Tengo por cierto que los toreros que vuelven a torear han tenido que superar el desagradable trance de desdecirse de la decisión tomada. Justificar el hecho de trocar el Digo por el Diego del refrán no debe ser fácil. Les debe abrumar la situación de aparecer ante la gente de ahí fuera como unos “malqueda”; pero a ver quién puede aguantar la plomiza pesadez del ocio consuetudinario cuando ven a los que no hace nada eran sus compañeros de cartel haciendo lo que mejor saben hacer: torear. Déjenme contarles una anécdota:

En cierta ocasión, tratando de identificar a uno de los integrantes de una tertulia taurina de invierno, en el programa Clarín, de Radio Nacional de España, y comoquiera que se me ocurriera presentarlo como “ex-torero”, me corrigió:”Perdón, yo no estoy retirado; lo que ocurre es que no me contratan…” El torero en cuestión, entonces septuagenario de largo, era Pepe Dominguín. Tenía toda la razón.

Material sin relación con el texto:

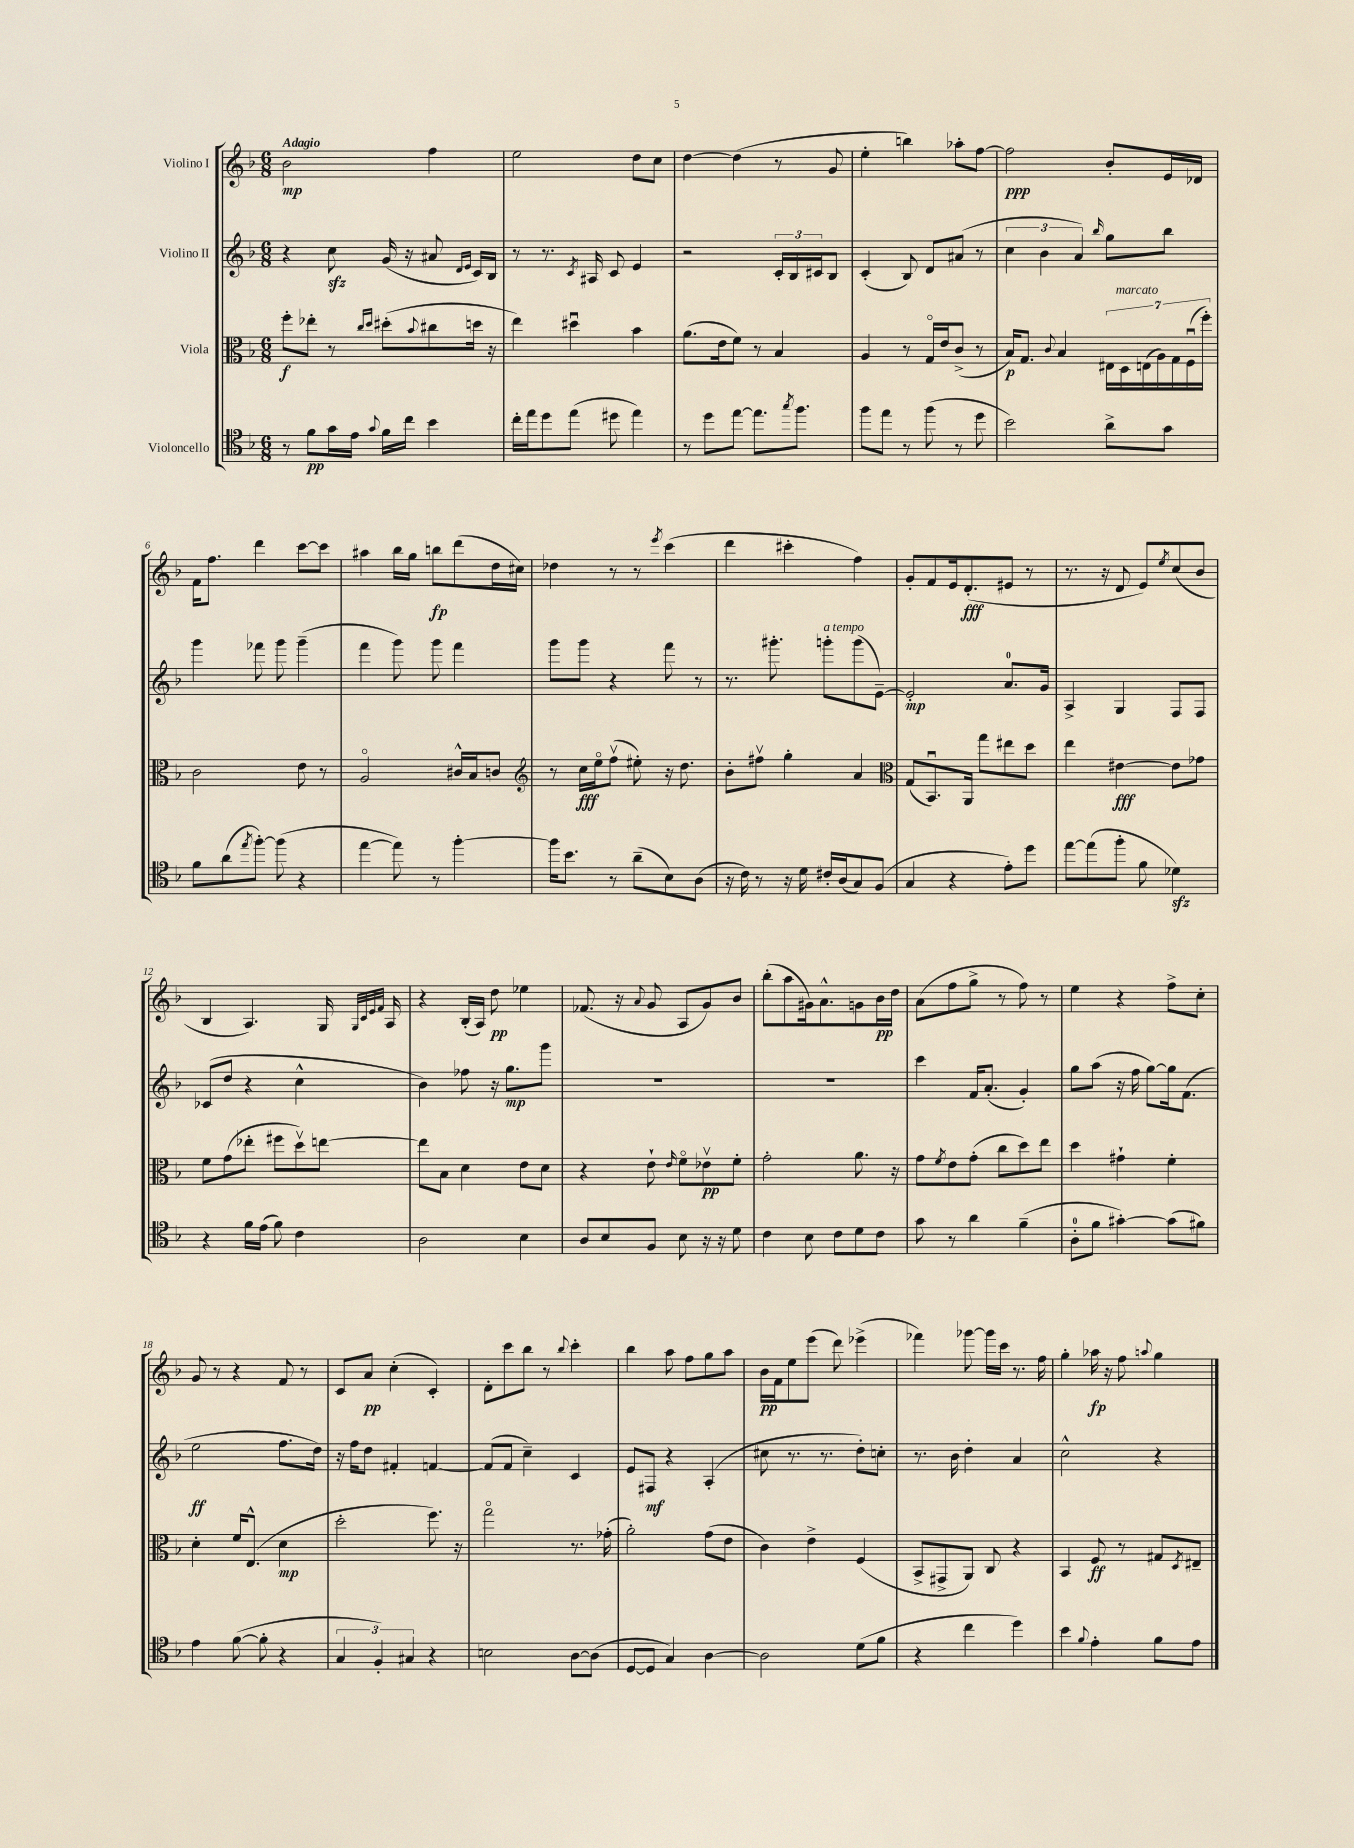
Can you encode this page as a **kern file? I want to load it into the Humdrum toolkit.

**kern	**kern	**kern	**kern
*staff4	*staff3	*staff2	*staff1
*clefC4	*clefC3	*clefG2	*clefG2
*k[b-]	*k[b-]	*k[b-]	*k[b-]
*M6/8	*M6/8	*M6/8	*M6/8
8r	8ff'	4r	2b-
8f	8ee-'	.	.
16g	8r	8cc	.
16e	.	.	.
.	16qqcc	.	.
8qqg	16qqdd	.	.
16f	(8dd#'	(16g	.
16cc	.	16r	.
.	8qqb-	.	.
4b-	8cc#	8a#	4ff
.	.	16qqd	.
.	.	16qqe	.
.	16dd	16c)	.
.	16r	16B-	.
=	=	=	=
16cc'	4ee)	8r	2ee
16ee	.	.	.
8dd	.	8.r	.
(8ee	4dd#u	.	.
.	.	8qc	.
.	.	16A#	.
8dd#	.	8c	.
4ee)	4b-	4e	8dd
.	.	.	8cc
=	=	=	=
8r	(8.a	2r	[4dd
8dd	.	.	.
.	16e	.	.
[8ee	8f)	.	(4dd]
8.ee]	8r	.	.
.	4B-	24c'	8r
.	.	24B-	.
8qgg	.	.	.
8.ff	.	.	.
.	.	24c#	.
.	.	8B-	8g
=	=	=	=
8ff	4A	(4c'	4ee'
8ee	.	.	.
8r	8r	8B-)	4bb)
(8ff	16Go	8d	.
.	16e	.	.
8r	(8c^	(8a#	8aa-'
8dd	8r	8r	[8ff
=	=	=	=
2b-)	16B-)	6cc	2ff]
.	8.G	.	.
.	.	6b-	.
.	8qqc	.	.
.	4B-	.	.
.	.	6a)	.
.	.	16qqbb-	.
8a^	28E#	8gg	8b-'
.	28D	.	.
.	(28E	.	.
.	28A)	.	.
8g	.	8bb-	16e
.	28G	.	.
.	(28Fu	.	.
.	.	.	16d-
.	28ff')	.	.
=	=	=	=
8f	2c	4ggg	16f
.	.	.	8.ff
(8a	.	.	.
8qee	.	.	.
[8ff')	.	8fff-	4ddd
(8ff]	.	8ggg	.
4r	8e	(4ggg~	[8ccc
.	8r	.	8ccc]
=	=	=	=
[4ee	2Ao	4fff	4aa#
8ee])	.	8ggg)	16bb-
.	.	.	16gg
8r	.	8ggg	8bb
[4ff'	16c#^^	4fff	(8ddd
.	16B-	.	.
.	8c	.	16dd
.	.	.	16cc#)
=	=	=	=
*	*clefG2	*	*
16ff]	8r	8ggg	4dd-
8.b-	.	.	.
.	16cc	8ggg	.
.	16eeo	.	.
8r	(8ffv	4r	8r
(8a~	8ee#')	.	8r
.	.	.	8qeee
8B-)	16r	8fff	(4ccc
.	8.dd	.	.
(8A	.	8r	.
=	=	=	=
16r	8b-'	8.r	4ddd
16c)	.	.	.
8r	8ff#v	.	.
.	.	8.ggg#'	.
16r	4gg'	.	4ccc#'
16d	.	.	.
16c#'	.	8ggg'	.
(16A	.	.	.
8G)	4a	(8ggg	4ff)
(8F	.	[8e~)	.
=	=	=	=
*	*clefC3	*	*
4G	(8G	2e']	8g'
.	8.BB-u)	.	8f
4r	.	.	16e
.	16AA	.	(8.d'
.	8gg	.	.
8e')	8ee#	8.a	8e#
8dd	8dd	.	8r
.	.	16g	.
=	=	=	=
[8ee	4ee	4A^	8.r
(8ee]	.	.	.
.	.	.	16r
8ff'	[4e#	4G	8d
8f	.	.	8e)
.	.	.	8qee
4d-)	8e#]	8F	(8cc
.	8g-	8F	8b-
=	=	=	=
4r	8f	(8c-	4B-
.	(8g	8dd	.
16f	8ee-'	4r	4.A)
(16e	.	.	.
8f)	8ff#	.	.
4c	8ddv)	4cc^^	.
.	[8ee	.	16G
.	.	.	32qqG
.	.	.	32qqc
.	.	.	32qqe
.	.	.	32qqf
.	.	.	16A
=	=	=	=
2A	8ee]	4b-)	4r
.	8B-	.	.
.	4d	8ff-	(16B-'
.	.	.	16A)
.	.	16r	8dd
.	.	8.gg	.
4B-	8e	.	4ee-
.	8d	8ggg	.
=	=	=	=
8A	4r	2.r	(8.f-
8B-	.	.	.
.	.	.	16r
.	.	.	8qqa
8F	8e`	.	8g
.	16qqe	.	.
8B-	8fo	.	8A
16r	8e-v	.	8g)
16r	.	.	.
8d	8f'	.	8b-
=	=	=	=
4c	2g'	2.r	(8bb-'
.	.	.	8aa
8B-	.	.	16g#)
.	.	.	8.a^^
8c	.	.	.
8d	8.a	.	8g
8c	.	.	16b-
.	16r	.	16dd
=	=	=	=
8g	8g	4ccc	(8a
.	8qf	.	.
8r	8e	.	8ff
4a	(8g'	16f	8gg^
.	.	(8.a'	.
.	8cc	.	8r
(4f~	8dd)	4g')	8ff)
.	8ee	.	8r
=	=	=	=
8A'	4dd	8gg	4ee
8f	.	(8aa	.
[4g#')	4g#`	16r	4r
.	.	16ff	.
.	.	[8gg)	.
(8g#]	4f'	16gg]	8ff^
.	.	(8.f	.
8f#)	.	.	8cc'
=	=	=	=
4e	4d'	2ee	8g
.	.	.	8r
([8f	16f	.	4r
.	(8.E^^	.	.
8f']	.	.	.
4r	4d	8.ff	8f
.	.	.	8r
.	.	16dd)	.
=	=	=	=
6G	2dd'	16r	8c
.	.	16ff	.
.	.	8dd	8a
6F')	.	.	.
.	.	4f#'	(4cc'
6G#	.	.	.
4r	8.ff)	[4f	4c')
.	16r	.	.
=	=	=	=
2B	2ggo	(8f]	8d'
.	.	8f	8ccc
.	.	4cc~)	8bb-
.	.	.	8r
.	.	.	8qqbb-
[8A	8.r	4c	4ccc'
(8A]	.	.	.
.	(16g-'	.	.
=	=	=	=
[8D	2a')	8e	4bb-
8D]	.	8F#	.
4G)	.	4r	8aa
.	.	.	8ff
[4A	(8g	(4A'	8gg
.	8e	.	8aa
=	=	=	=
2A]	4c)	8cc#	16b-
.	.	.	16f
.	.	8.r	8ee
.	4e^	.	(8eee
.	.	8.r	.
.	.	.	8ddd)
(8d	(4F	8dd')	(4eee-^
8f	.	8cc'	.
=	=	=	=
4r	8BB-^	8.r	4fff-)
.	8GG#^	.	.
.	.	16b-	.
4cc	8AA)	4dd'	[8ggg-
.	8C	.	16ggg-]
.	.	.	16ccc
4dd)	4r	4a	8.r
.	.	.	16ff
=	=	=	=
4b-	4BB-	2cc^^	4gg'
8qqf	.	.	.
4e'	8F	.	16aa-
.	.	.	16r
.	8r	.	8ff
.	.	.	8qqaa
8f	8G#	4r	4gg
.	8qD	.	.
8e	8E#~	.	.
==	==	==	==
*-	*-	*-	*-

Conozco a muchos toreros que ya no aparecen en los carteles y siguen entrenando, a la espera de que alguien les contrate, cosa que, probablemente, no sucederá; pero mantienen viva la llama de la esperanza, encendido el pabilo de la ilusión. Van a los toros de paisano y algunos –muchos– sufren, dándole vueltas a la cabeza cuando ven embestir a un toro por derecho y la muleta no es la suya. Varios de estos toreros me han comentado que ellos no saben hacer otra cosa en el mundo, más que torear; por eso mismo se comprende que envidien la suerte del que está allá abajo y no se conforman con su soledad. No es nada nuevo. Hace cuatrocientos años, Félix Lope de Vega, el llamado Fénix de los Ingenios, lo había descubierto, cuando escribió: Con esta envidia que digo/y lo que paso en silencio/a mis soledades voy/de mis soledades vengo.

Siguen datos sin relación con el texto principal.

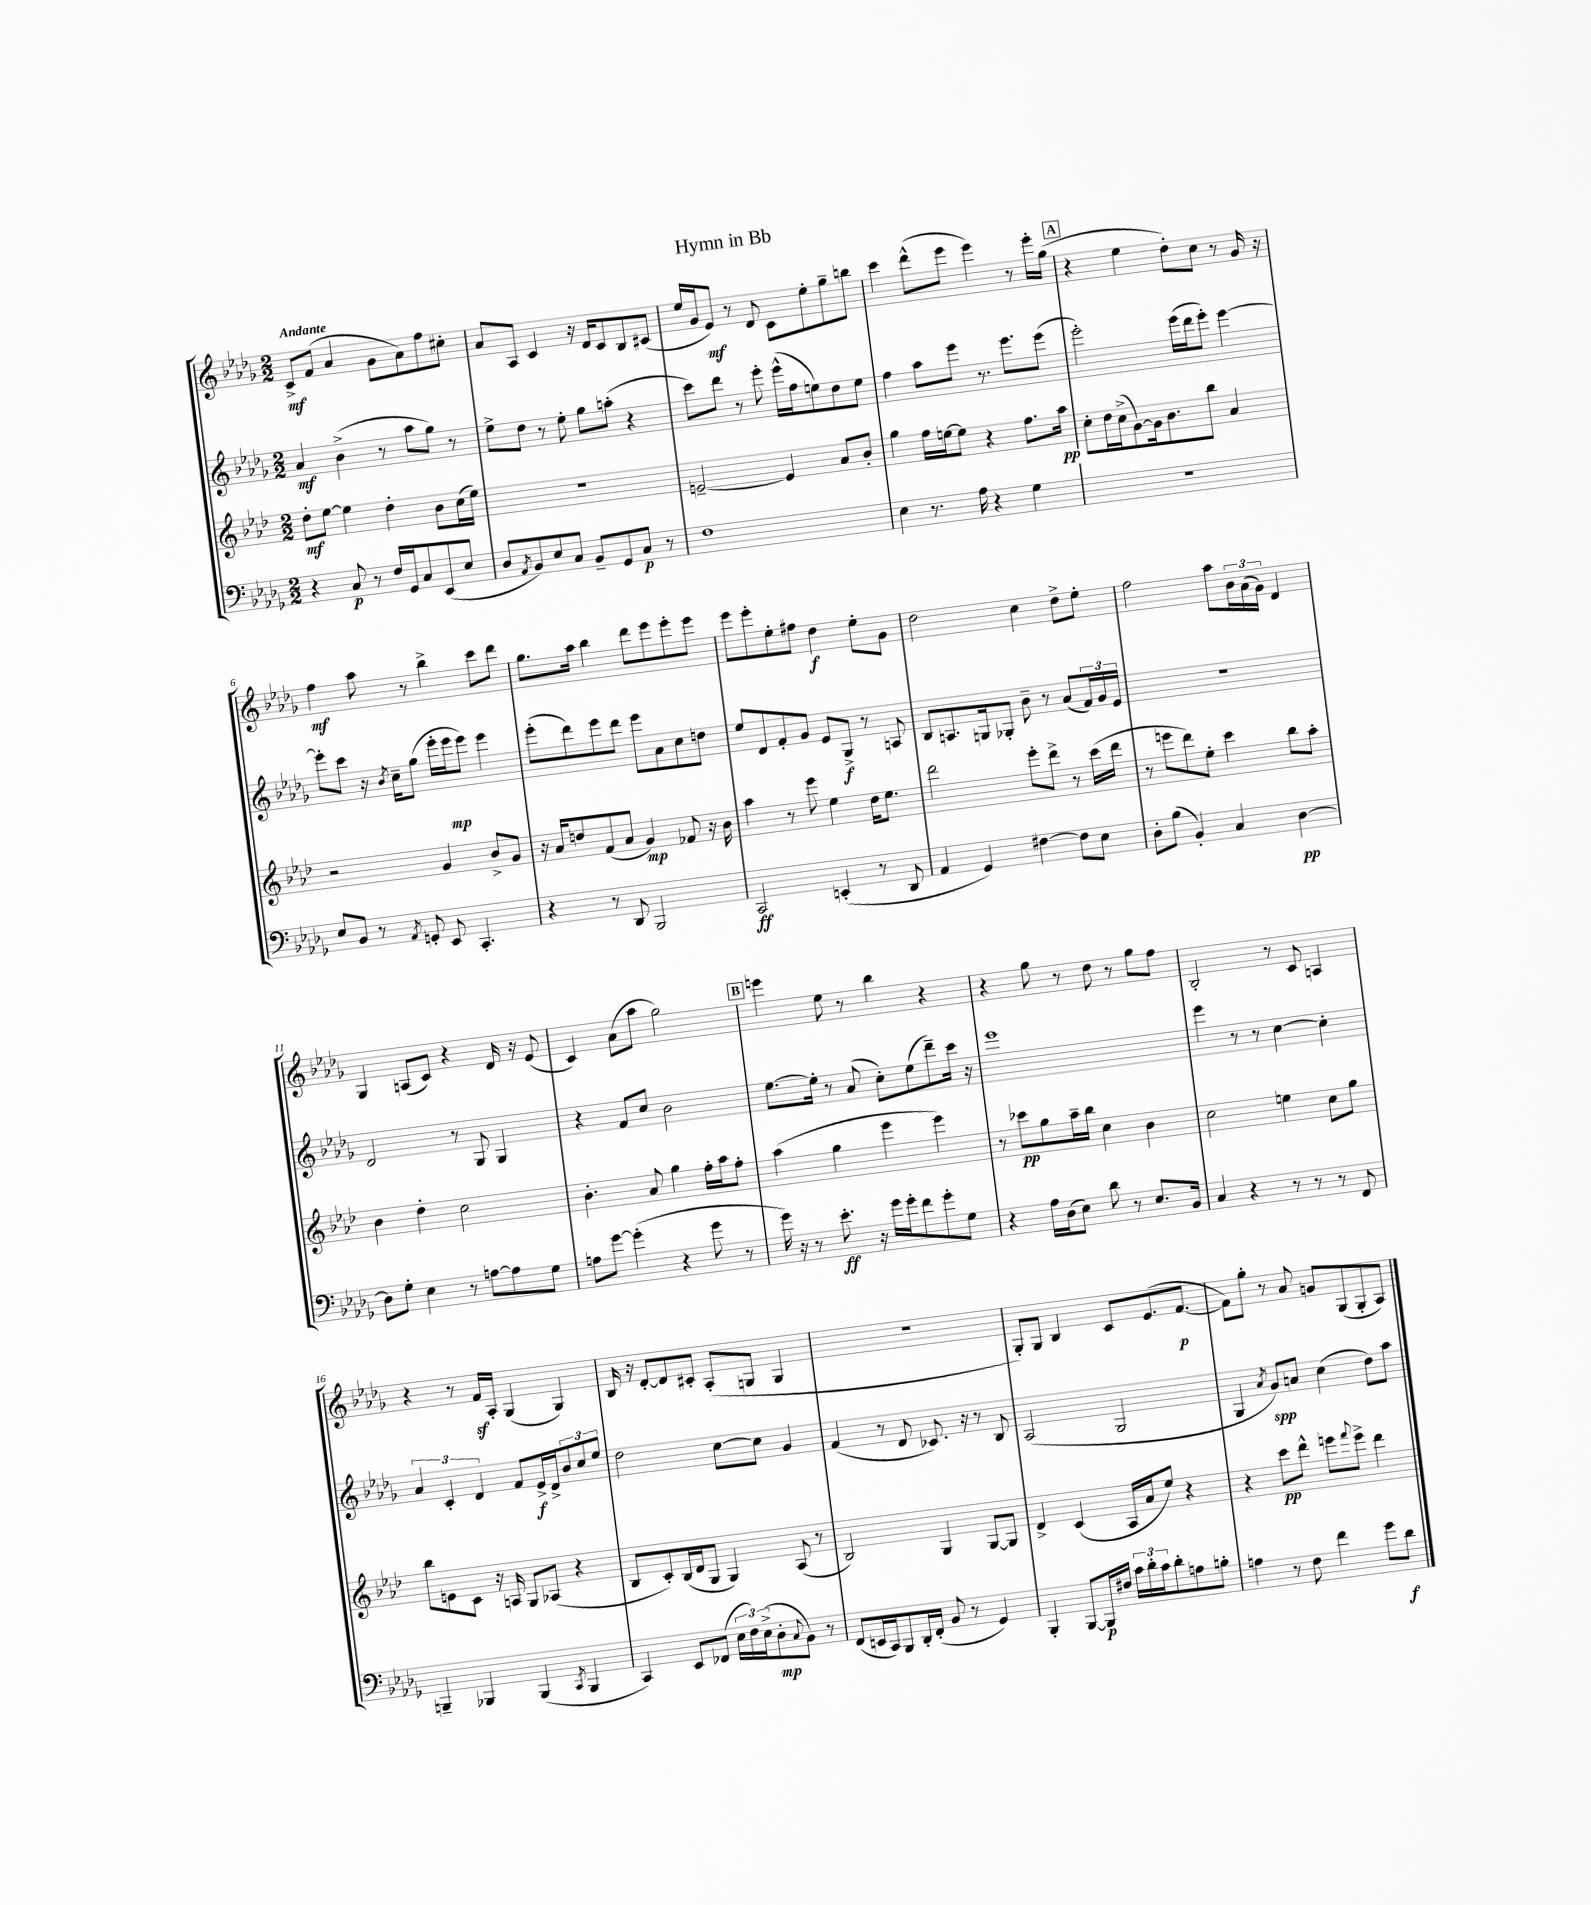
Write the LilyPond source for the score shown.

Sebastián Castella torea hoy en Manizales. Torea de nuevo. Estrena ilusión. Han sido tres años de ausencia, pandemia incluida. El Cid, se retiró un año antes y toreará cuando las circunstancias sean propicias, pero toreará, porque debe considerar que es más difícil vencer los embates de un toro de Victorino que doblegar a la nada de cada día. Sería curioso averiguar qué opinan estos dos diestros que fueron y vuelven de sus respectivas soledades.

Puede que entrambos entablaran el diálogo que escribiera la pluma magistral de Benito Pérez Galdós en su obra El Abuelo entre el venerable conde don Rodrigo de Arista, aristócrata arruinado, y su viejo amigo Pio Coronado, tutor de sus nietas, un maestroescuela abandonado y maltratado por sus hijas. A cuenta de lo penoso de sus respectivas soledades, Pio le sentencia al conde: A mí me va a hablar usted de soledad, señor conde, que voy por el tercer perro enterrado…

A perro por año, Castella y El Cid, también llevan tres. Tres soledades enterradas. Ahora, a esperar que la suerte les venga de cara. Al fin y al cabo, la vuelta al ruedo no deja de ser un premio.